▶ What is needed: Please copy out the entries below exactly, beginning with the line that contains "Source: Preliminary Results" and ending with the line that contains "CNN announced there", and include nothing outside that span.

▶ Records:
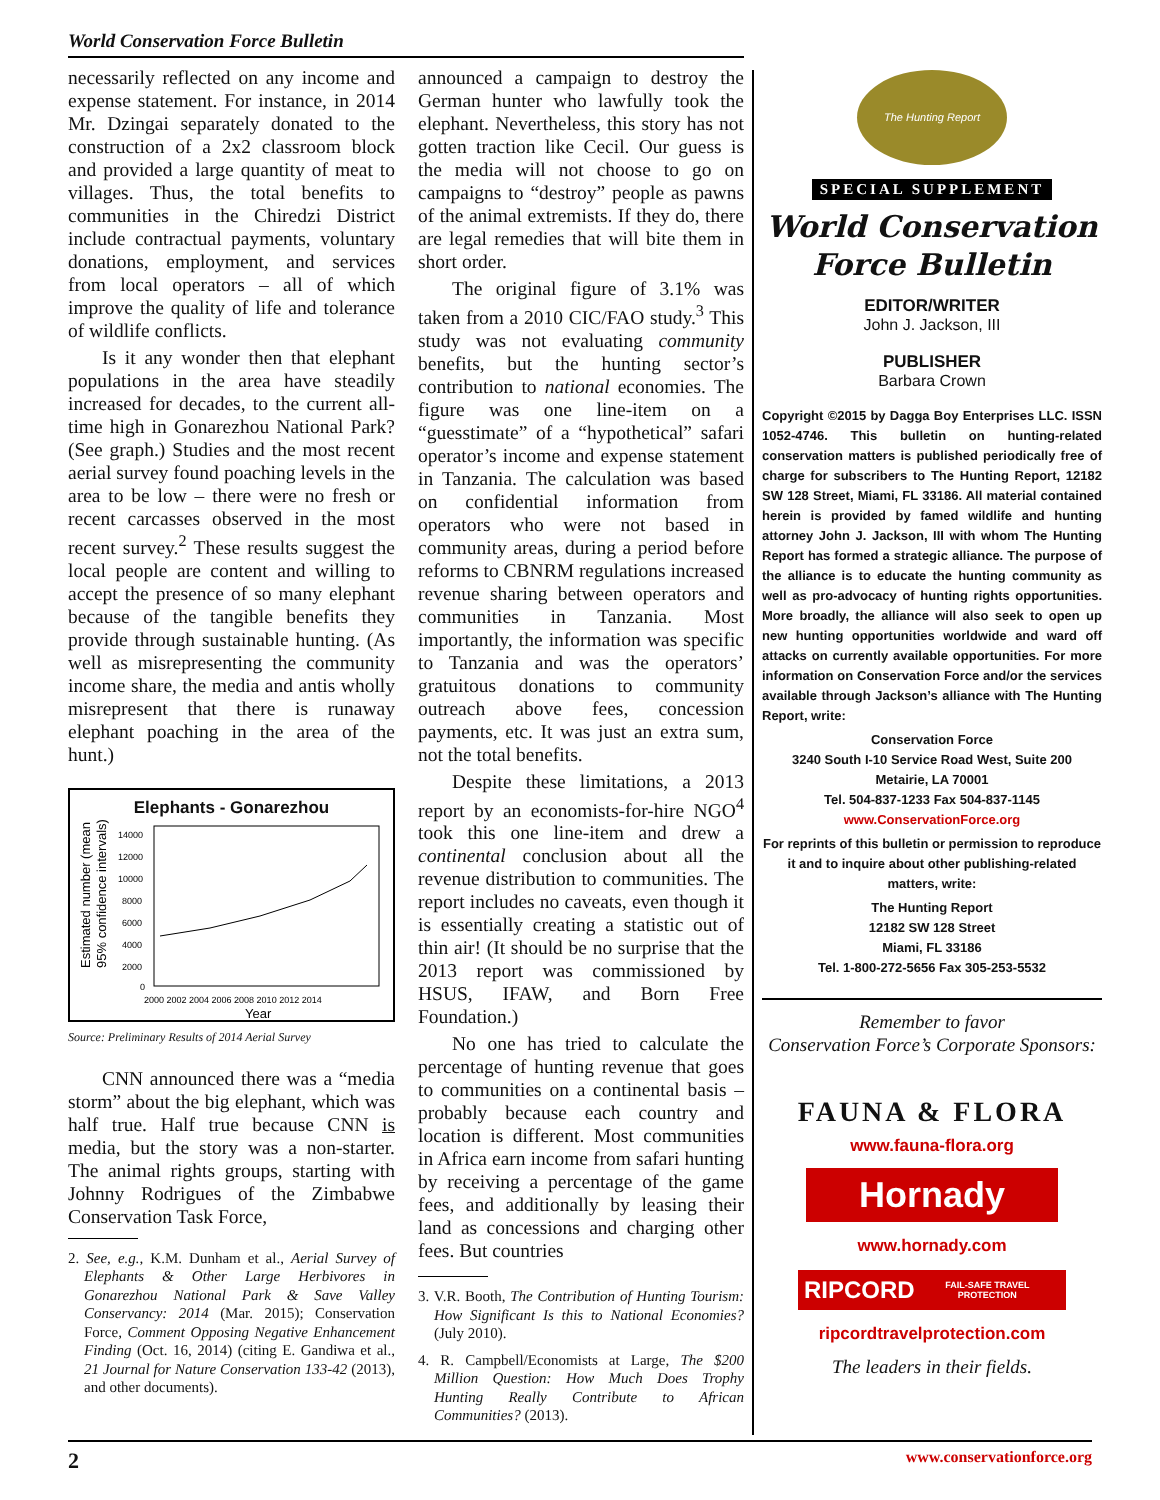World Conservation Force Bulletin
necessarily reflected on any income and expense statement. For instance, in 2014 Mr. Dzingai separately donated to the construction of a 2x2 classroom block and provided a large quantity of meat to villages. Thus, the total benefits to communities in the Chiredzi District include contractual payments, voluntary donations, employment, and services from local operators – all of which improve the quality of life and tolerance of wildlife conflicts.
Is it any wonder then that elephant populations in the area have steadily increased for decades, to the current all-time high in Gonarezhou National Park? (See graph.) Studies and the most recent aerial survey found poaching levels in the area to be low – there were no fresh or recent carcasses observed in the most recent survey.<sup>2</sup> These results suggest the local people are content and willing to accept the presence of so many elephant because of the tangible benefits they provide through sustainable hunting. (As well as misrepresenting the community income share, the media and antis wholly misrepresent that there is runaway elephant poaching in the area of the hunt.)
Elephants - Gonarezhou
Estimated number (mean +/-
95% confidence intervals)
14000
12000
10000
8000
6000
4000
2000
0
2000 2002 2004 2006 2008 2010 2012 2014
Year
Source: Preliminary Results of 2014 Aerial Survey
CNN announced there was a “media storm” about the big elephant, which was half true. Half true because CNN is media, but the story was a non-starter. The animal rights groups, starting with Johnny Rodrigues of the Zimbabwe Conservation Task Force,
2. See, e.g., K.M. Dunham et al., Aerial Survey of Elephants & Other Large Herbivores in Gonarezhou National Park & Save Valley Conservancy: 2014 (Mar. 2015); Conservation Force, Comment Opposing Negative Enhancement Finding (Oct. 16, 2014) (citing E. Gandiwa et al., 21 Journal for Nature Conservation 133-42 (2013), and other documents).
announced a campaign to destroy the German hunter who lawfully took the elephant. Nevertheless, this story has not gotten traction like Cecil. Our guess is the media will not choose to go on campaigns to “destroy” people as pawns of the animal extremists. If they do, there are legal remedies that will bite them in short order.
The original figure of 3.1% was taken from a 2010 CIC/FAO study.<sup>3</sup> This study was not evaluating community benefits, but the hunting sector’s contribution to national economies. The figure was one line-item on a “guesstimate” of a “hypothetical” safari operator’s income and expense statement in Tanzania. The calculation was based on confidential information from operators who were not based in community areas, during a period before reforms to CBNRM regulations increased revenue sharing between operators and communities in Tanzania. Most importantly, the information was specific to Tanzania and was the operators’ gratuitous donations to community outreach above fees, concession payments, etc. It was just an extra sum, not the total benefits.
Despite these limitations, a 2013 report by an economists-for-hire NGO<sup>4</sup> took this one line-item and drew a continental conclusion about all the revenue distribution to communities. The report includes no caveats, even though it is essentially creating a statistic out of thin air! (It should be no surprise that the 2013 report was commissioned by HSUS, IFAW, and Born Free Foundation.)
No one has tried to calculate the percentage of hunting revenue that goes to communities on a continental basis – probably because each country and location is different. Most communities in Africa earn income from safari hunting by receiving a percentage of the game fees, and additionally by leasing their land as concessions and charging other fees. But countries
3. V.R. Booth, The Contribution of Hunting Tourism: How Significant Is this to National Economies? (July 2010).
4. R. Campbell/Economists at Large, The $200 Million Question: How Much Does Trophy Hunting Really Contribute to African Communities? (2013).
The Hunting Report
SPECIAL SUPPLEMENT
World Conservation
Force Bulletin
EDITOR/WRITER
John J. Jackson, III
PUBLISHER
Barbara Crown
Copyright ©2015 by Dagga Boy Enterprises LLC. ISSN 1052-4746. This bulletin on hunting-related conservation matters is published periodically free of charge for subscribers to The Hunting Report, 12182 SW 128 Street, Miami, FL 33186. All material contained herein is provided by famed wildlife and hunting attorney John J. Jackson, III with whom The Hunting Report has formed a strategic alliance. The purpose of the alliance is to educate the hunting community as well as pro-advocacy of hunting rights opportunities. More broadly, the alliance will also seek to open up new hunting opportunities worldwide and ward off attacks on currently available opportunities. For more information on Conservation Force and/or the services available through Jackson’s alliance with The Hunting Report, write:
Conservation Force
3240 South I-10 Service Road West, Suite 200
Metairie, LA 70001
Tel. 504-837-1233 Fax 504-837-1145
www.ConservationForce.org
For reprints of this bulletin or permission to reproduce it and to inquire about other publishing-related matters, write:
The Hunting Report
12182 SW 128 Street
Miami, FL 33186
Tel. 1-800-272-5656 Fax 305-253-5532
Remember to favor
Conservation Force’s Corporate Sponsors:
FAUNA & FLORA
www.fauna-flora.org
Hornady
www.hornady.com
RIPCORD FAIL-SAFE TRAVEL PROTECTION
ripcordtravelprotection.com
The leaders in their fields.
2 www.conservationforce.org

▶ Result:
Source: Preliminary Results of 2014 Aerial Survey
CNN announced there was a “media storm” about the big elephant, which was half true. Half true because CNN is media, but the story was a non-starter. The animal rights groups, starting with Johnny Rodrigues of the Zimbabwe Conservation Task Force,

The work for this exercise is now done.